I was born in Naples, Italy. For those who don’t know it, it’s a place where art, criminality, religiousity, awesome food, the best pizza in the world, strong coffee, the sea, 2 volcanos and greek+roman+christian civilitazions meet and thrive(d) for thousands of years. Not an easy place to be born, nor one that won’t leave you with marks, positive and negatives, for all your life. It certainly did not leave me without an indelible impression.
It is not a place of science and perhaps my fascination with computers came as a response to the lack of interest in them when I was a child. If there is something I’m really good at it is thinking against the grain, questioning the status quo and playing the devil’s advocate.
Thus, from a paltry PentiumI I started tinkering with programming, system administration, Unix-like systems (Linux mostly) and all that allowed me to create with a computer. Outside there was a chaotic yet dramatically beautiful city, full of contradictions and strong flavours, inside my room a controlled environment in which me and my computer were developing each other: it in becoming more powerful with the growth of hardware, me by learning to use and code on it.
I found a job doing exactly that. At a simple hardware store, where I would do what I was doing in my room at home in a professional setting, with multiple computers and for actual money. 3 years there and the usual “install Windows 2000 there”, “do scandisk on this hard disk”, and “set up the LAN by include this new computer” were the common tasks that became engrained in my head.
The passion of Naples was burning in me too and I wanted more. I gave up the job to focus more on programming and computer science. In hindsight not the best choice I could do as right back then Italy’s economy became even more sluggish and especially back south investments and new jobs were dwindling, even in an expanding sector as I.T.
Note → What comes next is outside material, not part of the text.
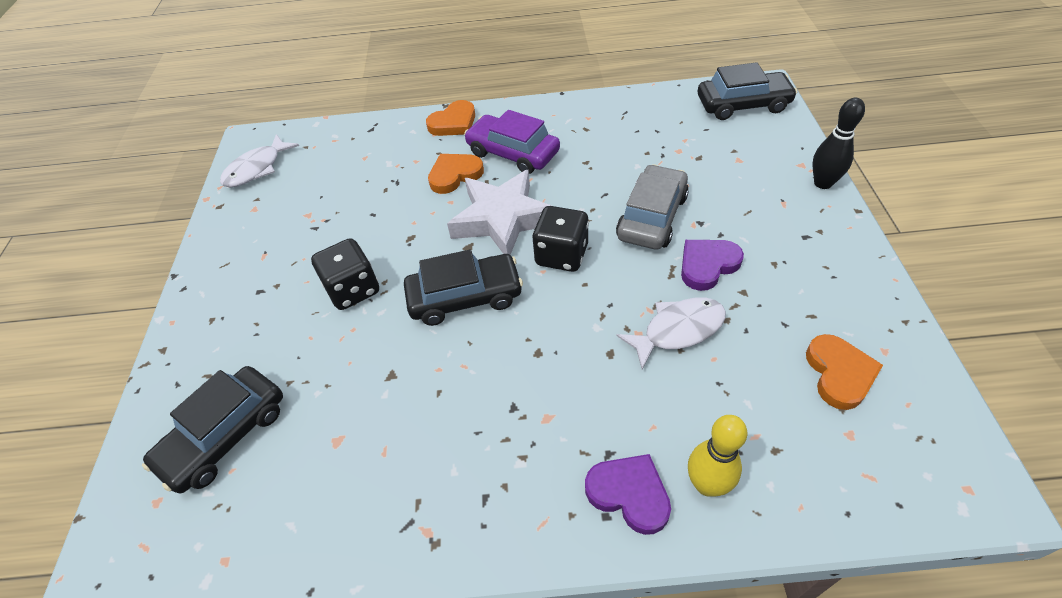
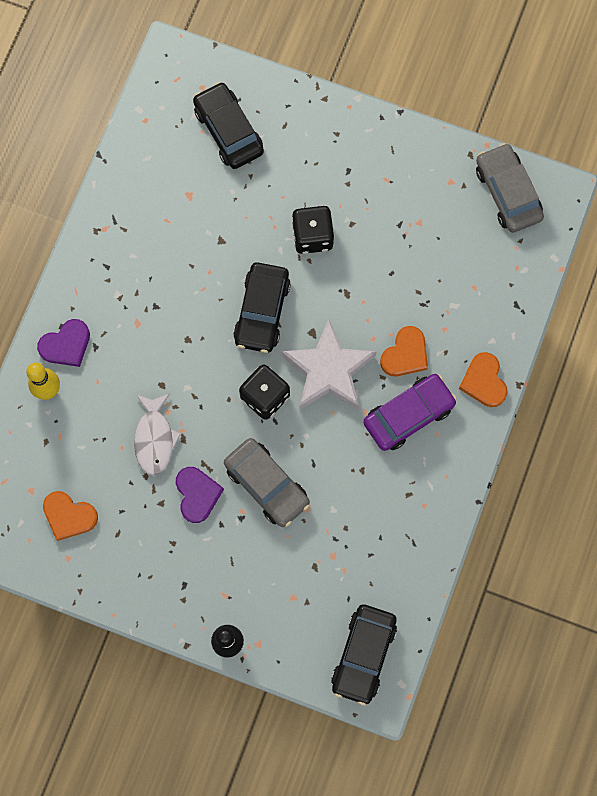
camera: 110 degrees right, 25 degrees up
(257, 169) = (507, 193): white fish -> grey car
(455, 175) = (405, 354): orange heart -> orange heart turned 45 degrees clockwise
I scrambled on by branching off while studying in the free time: some translating (the hours reading JRR Tolkien in English paid off), some freelancing coding, a few content writing (I discovered being quite happy when writing), a stint as a professional bartender (which my stomach didn’t digest and forced me to leave the sector) made me realize that I would live an adequate life in Italy but never a truly good one. I had to move on.
In less than one month I decided to move to Poland, to its capital, Warsaw. Gut feelings, mostly. I found a very good chance to rebuild myself in a marketing/customer service position at Google, while still learning and experimenting with coding, system administration and DevOps practices (more recently of course).
I kept branching off: wrote two books, kept 2, at times 3, blogs and cemented my scattered skills with Freecodecamp certification and subscribing to the awesome Linux Academy for more sysadmin/Linux/DevOps training. Got into copywriting and SEO consultancy as a freelancer, accepted a job offer as a technical writer and am currently going further into this direction.
Future aspirations? Well, technical writing seems to me the sweet spots of what I did so far: programming/system administration and writing. Merging these two areas naturally produces a technical writer. I would be very happy to continue in this direction, ideally on fully remote roles, traveling the world while writing documentation, hitting the local beaches… You know, all the things a romanticised idea of a digital nomad entails. But that’s for the future, I am not yet there. For now crafting the right tech documentation or the most educative technical article is what drives me to improve, daily.
The Naples fire still burns within, urging me to move, create more, see more, be curious about new technologies, and look forward, always.
tl;dr: I am a content, technical, and book writer, translator, bartender, traveller, SEO consultant, system administrator, and developer.